▶ [YOUR OBJECTIVE] Which lines in the listing below contain "labels"? Copy each of them.

--------

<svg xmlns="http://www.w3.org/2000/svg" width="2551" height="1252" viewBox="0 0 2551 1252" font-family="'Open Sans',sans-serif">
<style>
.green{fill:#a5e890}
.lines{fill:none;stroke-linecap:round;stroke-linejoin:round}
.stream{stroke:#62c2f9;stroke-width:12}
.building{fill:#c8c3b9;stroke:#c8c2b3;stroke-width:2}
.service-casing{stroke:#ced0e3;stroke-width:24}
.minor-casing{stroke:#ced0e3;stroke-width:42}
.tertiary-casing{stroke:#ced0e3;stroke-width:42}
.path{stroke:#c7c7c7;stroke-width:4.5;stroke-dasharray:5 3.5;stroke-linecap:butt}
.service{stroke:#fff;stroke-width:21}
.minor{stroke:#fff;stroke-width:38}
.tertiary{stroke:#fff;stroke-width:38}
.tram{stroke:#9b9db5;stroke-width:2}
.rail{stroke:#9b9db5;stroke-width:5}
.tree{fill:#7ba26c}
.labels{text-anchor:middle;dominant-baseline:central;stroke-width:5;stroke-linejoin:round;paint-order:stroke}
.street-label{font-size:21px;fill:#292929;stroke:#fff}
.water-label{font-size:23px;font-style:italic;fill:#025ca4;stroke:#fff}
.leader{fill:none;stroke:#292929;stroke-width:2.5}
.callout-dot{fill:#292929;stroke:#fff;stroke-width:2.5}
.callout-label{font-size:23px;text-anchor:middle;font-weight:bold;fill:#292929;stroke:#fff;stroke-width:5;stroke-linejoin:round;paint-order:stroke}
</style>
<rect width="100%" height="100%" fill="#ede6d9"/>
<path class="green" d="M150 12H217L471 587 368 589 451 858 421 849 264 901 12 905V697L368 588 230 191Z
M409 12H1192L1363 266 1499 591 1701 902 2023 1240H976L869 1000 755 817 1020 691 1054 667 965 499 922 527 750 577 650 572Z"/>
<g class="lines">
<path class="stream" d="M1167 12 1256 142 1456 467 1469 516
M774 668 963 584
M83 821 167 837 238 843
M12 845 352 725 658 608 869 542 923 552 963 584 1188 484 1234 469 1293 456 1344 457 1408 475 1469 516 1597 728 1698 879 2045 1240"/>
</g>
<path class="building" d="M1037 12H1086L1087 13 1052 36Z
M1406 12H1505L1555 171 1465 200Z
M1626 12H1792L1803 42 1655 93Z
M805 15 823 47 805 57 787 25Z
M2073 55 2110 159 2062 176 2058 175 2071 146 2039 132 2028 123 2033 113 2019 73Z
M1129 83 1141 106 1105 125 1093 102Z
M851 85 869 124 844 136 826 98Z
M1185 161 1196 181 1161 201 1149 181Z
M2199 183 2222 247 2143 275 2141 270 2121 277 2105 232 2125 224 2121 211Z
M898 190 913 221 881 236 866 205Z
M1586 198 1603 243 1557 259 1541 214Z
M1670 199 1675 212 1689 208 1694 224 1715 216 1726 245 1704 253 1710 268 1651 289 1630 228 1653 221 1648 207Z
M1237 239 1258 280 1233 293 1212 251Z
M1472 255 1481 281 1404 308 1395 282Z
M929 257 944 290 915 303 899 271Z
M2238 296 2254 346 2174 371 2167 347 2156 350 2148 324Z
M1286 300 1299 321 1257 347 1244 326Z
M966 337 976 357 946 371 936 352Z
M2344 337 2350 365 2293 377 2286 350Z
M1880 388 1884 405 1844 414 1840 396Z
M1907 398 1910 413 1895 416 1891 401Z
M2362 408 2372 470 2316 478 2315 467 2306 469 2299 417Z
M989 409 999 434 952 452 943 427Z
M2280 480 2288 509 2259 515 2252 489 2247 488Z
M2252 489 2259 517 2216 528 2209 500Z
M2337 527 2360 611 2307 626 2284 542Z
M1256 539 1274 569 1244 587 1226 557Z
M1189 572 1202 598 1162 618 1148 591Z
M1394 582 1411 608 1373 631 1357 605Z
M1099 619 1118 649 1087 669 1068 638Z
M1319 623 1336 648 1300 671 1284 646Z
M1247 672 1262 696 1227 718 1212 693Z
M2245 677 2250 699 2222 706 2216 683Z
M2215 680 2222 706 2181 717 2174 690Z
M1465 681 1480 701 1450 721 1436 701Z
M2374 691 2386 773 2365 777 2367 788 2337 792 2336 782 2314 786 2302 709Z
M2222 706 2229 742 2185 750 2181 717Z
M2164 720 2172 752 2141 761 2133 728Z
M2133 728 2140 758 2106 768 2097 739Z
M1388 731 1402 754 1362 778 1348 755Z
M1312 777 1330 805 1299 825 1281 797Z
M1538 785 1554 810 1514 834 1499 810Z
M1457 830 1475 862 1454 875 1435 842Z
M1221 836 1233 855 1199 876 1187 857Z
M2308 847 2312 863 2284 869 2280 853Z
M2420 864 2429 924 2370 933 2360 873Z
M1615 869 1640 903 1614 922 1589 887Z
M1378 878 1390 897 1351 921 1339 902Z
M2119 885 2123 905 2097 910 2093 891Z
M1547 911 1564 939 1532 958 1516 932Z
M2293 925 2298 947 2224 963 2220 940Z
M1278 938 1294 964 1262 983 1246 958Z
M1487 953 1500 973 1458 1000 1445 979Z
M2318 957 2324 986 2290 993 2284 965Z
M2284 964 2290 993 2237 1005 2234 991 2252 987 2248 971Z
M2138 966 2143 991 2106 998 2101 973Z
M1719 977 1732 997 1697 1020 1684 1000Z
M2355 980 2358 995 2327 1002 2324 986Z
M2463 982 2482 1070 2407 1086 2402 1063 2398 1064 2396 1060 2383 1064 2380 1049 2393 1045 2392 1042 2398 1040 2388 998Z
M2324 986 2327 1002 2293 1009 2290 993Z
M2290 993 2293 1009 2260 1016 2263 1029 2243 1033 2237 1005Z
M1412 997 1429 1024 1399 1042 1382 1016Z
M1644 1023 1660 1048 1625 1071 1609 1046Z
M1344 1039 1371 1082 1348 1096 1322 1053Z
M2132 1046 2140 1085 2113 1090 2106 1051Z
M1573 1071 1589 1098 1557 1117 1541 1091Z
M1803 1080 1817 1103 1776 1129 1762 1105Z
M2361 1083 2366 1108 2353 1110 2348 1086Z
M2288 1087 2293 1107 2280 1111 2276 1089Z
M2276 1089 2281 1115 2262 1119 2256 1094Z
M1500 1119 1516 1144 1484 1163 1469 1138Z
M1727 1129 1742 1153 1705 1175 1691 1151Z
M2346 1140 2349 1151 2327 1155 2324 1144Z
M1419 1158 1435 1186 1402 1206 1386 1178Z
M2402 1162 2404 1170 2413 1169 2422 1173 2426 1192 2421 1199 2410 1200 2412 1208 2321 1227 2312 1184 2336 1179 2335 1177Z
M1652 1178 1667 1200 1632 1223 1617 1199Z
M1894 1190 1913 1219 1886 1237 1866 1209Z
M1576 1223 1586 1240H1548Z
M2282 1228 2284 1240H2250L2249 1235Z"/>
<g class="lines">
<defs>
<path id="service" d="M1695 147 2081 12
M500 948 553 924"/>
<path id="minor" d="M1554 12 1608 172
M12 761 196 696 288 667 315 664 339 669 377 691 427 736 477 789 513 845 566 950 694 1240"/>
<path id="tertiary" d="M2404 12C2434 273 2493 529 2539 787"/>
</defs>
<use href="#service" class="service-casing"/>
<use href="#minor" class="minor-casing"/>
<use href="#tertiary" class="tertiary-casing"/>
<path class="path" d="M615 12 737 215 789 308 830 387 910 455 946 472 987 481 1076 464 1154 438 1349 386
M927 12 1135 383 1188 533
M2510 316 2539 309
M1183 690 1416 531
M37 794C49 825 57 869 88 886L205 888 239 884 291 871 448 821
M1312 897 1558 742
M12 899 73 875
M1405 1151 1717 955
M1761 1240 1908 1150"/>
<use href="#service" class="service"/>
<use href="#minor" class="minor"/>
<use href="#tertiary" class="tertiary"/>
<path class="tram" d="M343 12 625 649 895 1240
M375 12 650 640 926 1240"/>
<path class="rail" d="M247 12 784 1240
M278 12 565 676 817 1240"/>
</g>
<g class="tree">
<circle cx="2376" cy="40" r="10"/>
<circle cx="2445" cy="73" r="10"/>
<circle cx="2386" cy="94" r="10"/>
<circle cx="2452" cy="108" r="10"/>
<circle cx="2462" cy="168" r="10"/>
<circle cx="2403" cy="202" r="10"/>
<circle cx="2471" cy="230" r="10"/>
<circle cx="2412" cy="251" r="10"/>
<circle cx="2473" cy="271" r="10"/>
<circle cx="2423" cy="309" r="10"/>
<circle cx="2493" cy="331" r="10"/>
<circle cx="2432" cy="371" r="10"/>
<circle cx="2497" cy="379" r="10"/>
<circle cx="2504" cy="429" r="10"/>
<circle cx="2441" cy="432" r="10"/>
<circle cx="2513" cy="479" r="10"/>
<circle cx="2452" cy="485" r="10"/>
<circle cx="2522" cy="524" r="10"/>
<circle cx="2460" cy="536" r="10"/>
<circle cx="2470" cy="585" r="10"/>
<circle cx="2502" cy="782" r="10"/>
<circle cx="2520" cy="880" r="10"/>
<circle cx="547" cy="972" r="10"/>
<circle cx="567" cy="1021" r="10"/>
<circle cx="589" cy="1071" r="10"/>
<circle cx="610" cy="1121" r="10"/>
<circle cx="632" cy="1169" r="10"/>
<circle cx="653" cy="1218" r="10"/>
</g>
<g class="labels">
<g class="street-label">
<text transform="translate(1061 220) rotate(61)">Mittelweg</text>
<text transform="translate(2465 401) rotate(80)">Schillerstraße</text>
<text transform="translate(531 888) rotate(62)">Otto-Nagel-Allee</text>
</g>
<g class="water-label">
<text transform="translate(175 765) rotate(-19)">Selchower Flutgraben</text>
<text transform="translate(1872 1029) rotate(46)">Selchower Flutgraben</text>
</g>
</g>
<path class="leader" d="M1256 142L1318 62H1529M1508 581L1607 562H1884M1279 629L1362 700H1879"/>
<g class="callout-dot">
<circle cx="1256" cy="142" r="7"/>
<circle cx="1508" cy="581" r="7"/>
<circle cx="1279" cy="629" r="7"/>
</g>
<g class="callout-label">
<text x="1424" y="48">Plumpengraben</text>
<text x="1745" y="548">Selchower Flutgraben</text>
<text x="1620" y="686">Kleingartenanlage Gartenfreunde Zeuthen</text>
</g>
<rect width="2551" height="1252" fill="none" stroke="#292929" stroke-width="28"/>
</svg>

--------

▶ [SOLUTION TO THE PROBLEM]
.labels{text-anchor:middle;dominant-baseline:central;stroke-width:5;stroke-linejoin:round;paint-order:stroke}
<g class="labels">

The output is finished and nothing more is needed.